Alongside the seed funding, InShare announced two new hires to do just that. It brought on Brandy Mayfield, who previously ran Allstate’s $600 million Shared Economy insurance program, as its chief underwriting officer and Pooya Sarabandi, an insurtech veteran who helped start and scale several startups, as its chief technology officer.

The company is building out its own Silicon Valley tech team, led by Sarabandi, in real time. It’s also made investments in two insurance platforms, Snapsheet on the claims side and Salesforce on the policy side, to optimize the services it already has in place.

Insuring workers ensures success

Specialized insurance is an essential piece of the sharing economy for several reasons. For one, it’s often required by regulation, which rideshare companies and other transportation network companies like Uber and Lyft were instrumental in pushing forward. It’s also necessary to protect workers — and the balance sheet.

“Traditional insurance isn’t really built for sharing assets. It’s really not built for the blend of commercial and personal insurance either,” said Warnquist. “Traditional insurance just doesn’t meet many of the needs — it meets some of them, but it doesn’t meet many of the needs of the users in the space.”

Asked about how Prop 22’s reversal might impact InShare’s goal of providing expanded coverage to gig workers, Warnquist was bullish. He cautions that the decision might not have much staying power, but he says that its impact might be more symbolic in showing states and companies that protecting gig workers can help them turn a profit.

“It’s not only the right thing to protect workers, it’s good business. Because if you don’t protect workers, you’re going to get more of these kinds of decisions,” he explained.

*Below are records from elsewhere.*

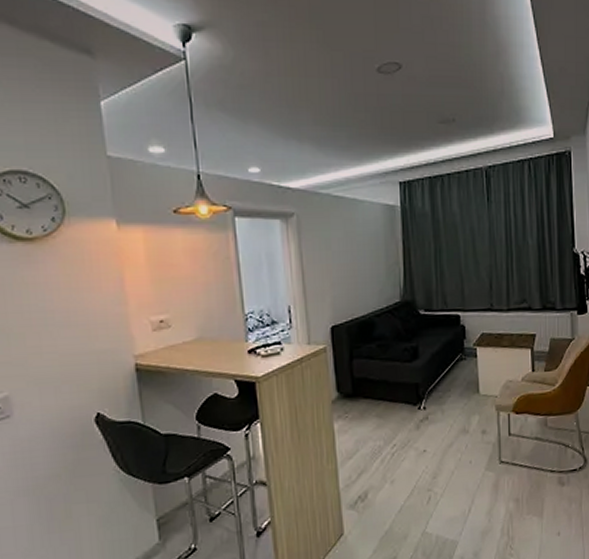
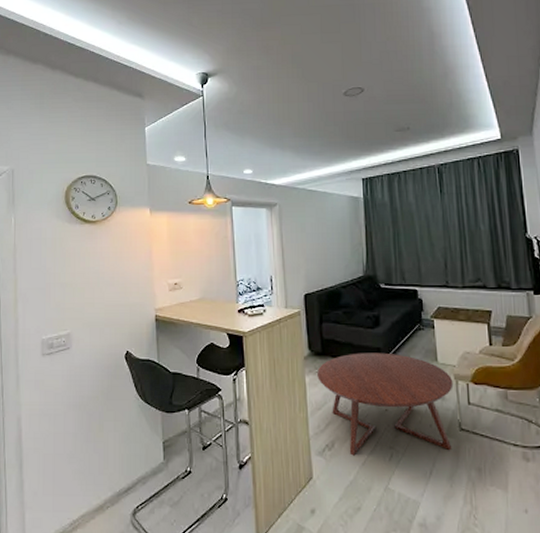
coffee table: none [347,388,495,504] -> present [317,352,454,456]

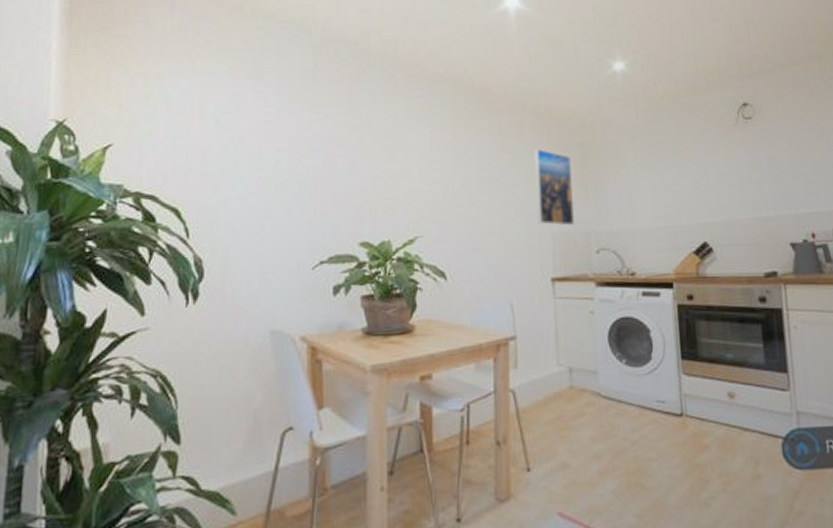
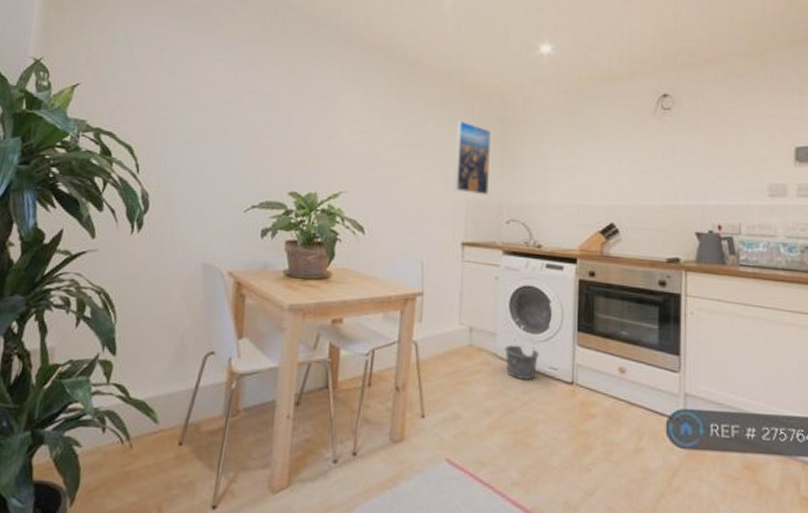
bucket: none [608,368,645,417] -> present [504,334,540,380]

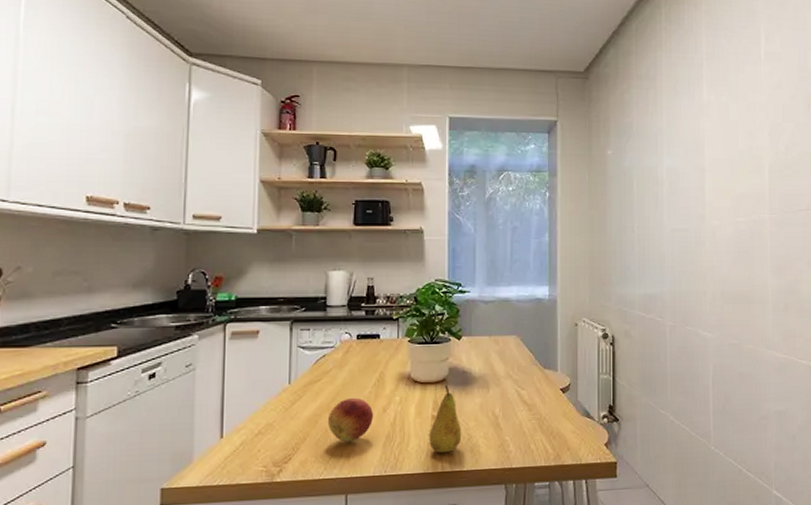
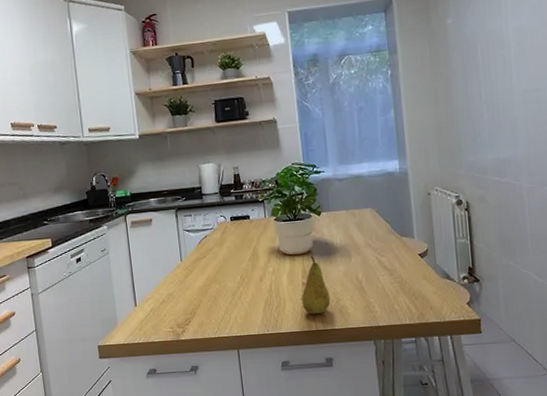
fruit: present [327,397,374,442] -> none [215,270,253,307]

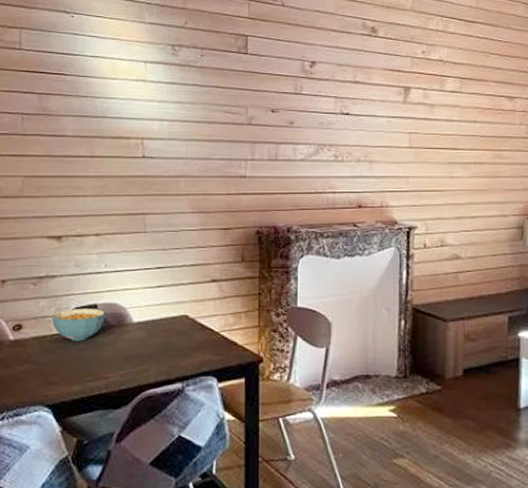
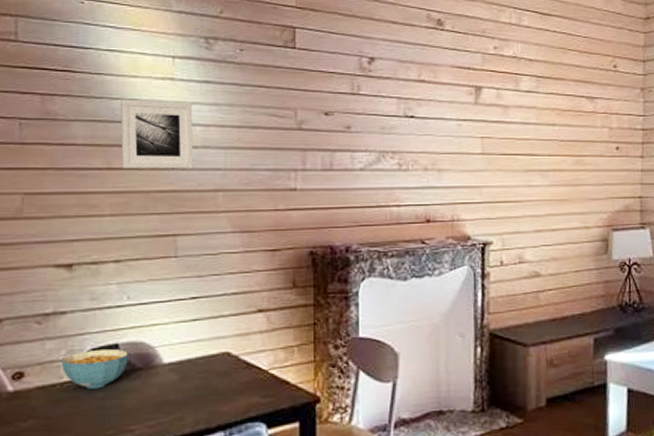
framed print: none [101,98,161,158] -> present [120,100,194,170]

Read: Uber, Lyft and others face a reckoning

Read: Truework expands credit access for gig workers


The legal back-and-forth surrounding gig workers has already proved costly — Uber, Lyft, DoorDash and others spent a combined $200 million pushing Prop 22, making it the single costliest ballot measure in California’s history. There’s no telling how much they could lose if bills they’ve invested in in other states, like Massachusetts Bill H.1234, are struck down by the courts.

While it’s clear that courts view Prop 22 as flawed, Warnquist sees H.1234 as a potential way ahead. Unlike the California ballot measure, it would create a third classification for workers that lies between employee and independent contractor, allowing gig workers to gain some of the benefits of full employment while holding on to the flexibility that makes gig work so attractive.

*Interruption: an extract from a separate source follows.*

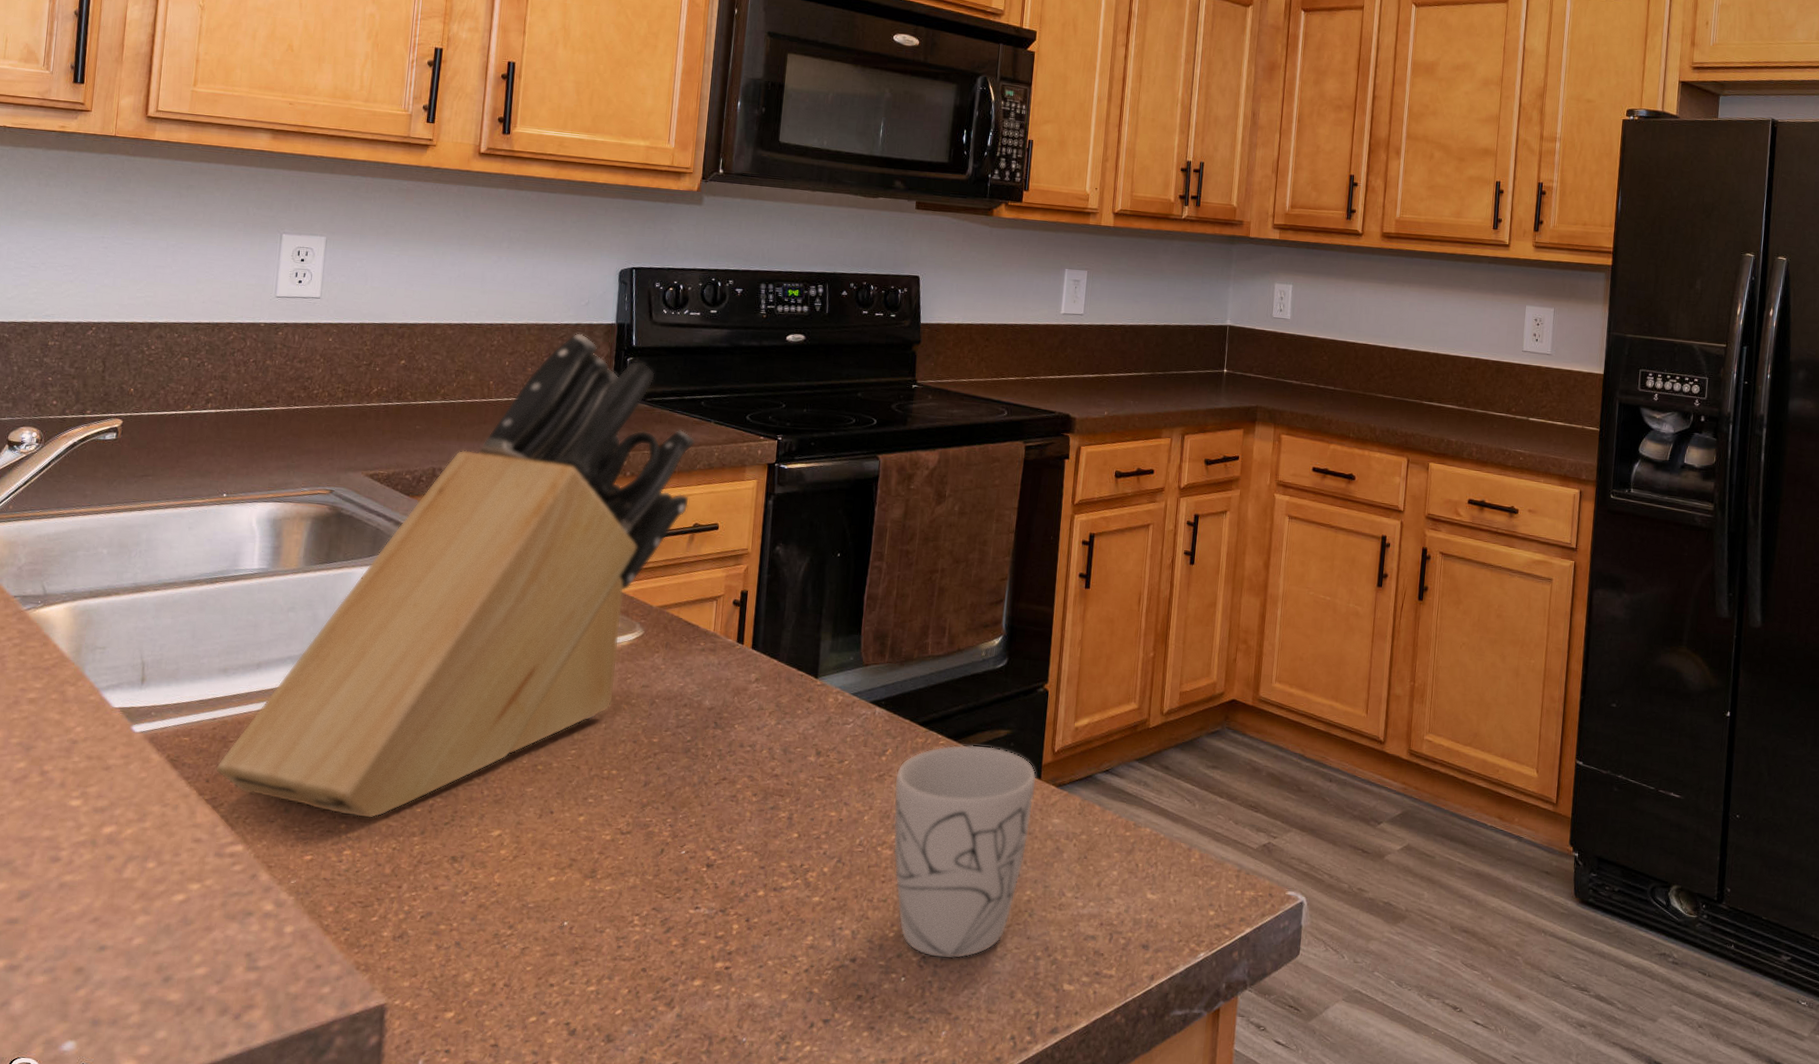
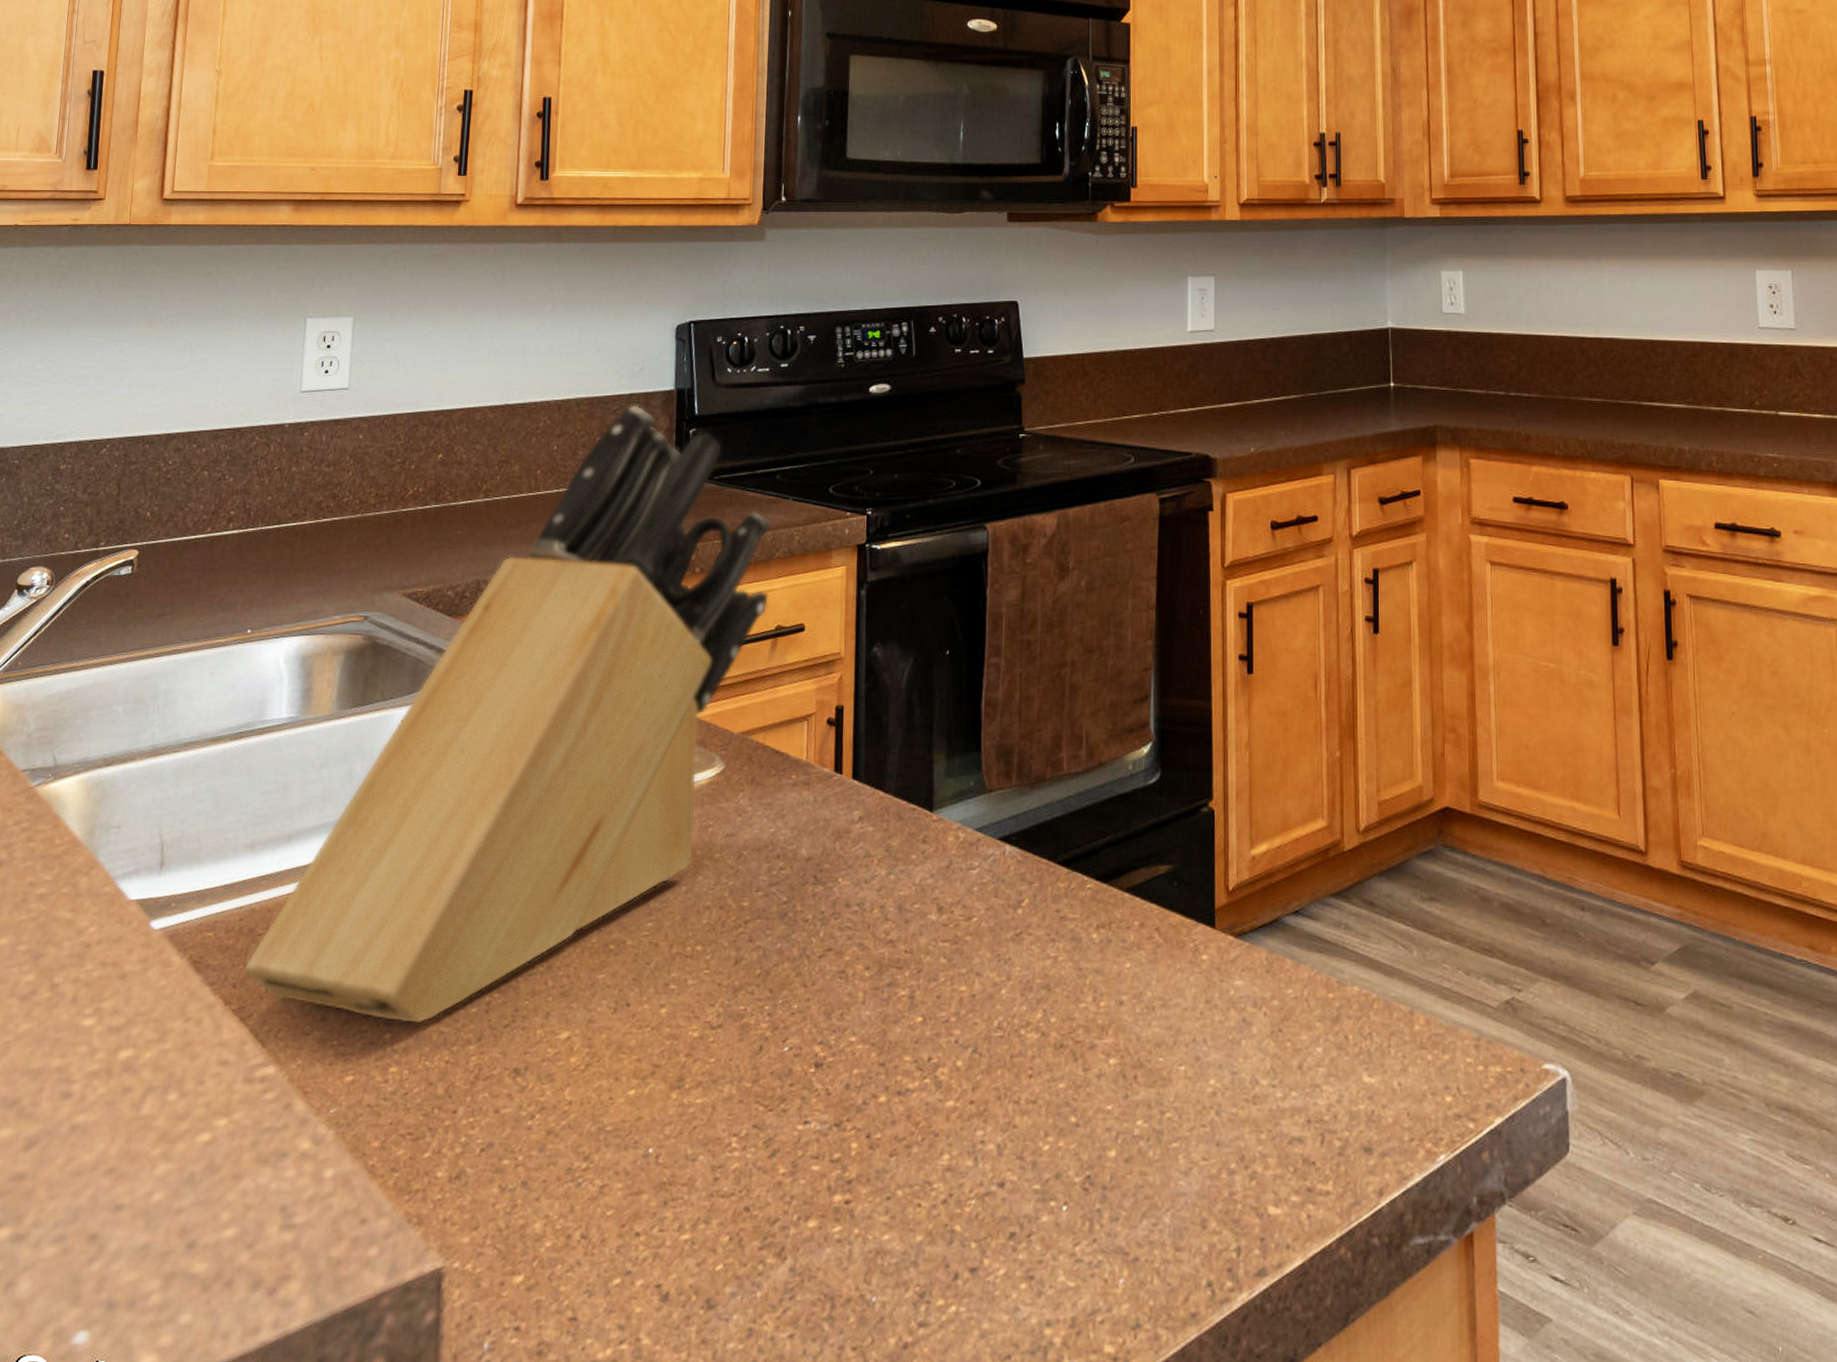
mug: present [893,744,1037,959] -> none [1034,887,1210,1178]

While Warnquist crosses his fingers in hopes H.1234 will pass — which could take awhile — InShare won’t let any maneuvering by Uber and Lyft in the wake of the Prop 22 ruling slow the company down.

“There’s more that we’re going to do in this space, particularly providing benefits to independent workers,” he said. “This kind of decision, in my mind, it’s not going to slow us down one iota. And it might even cause us to accelerate.”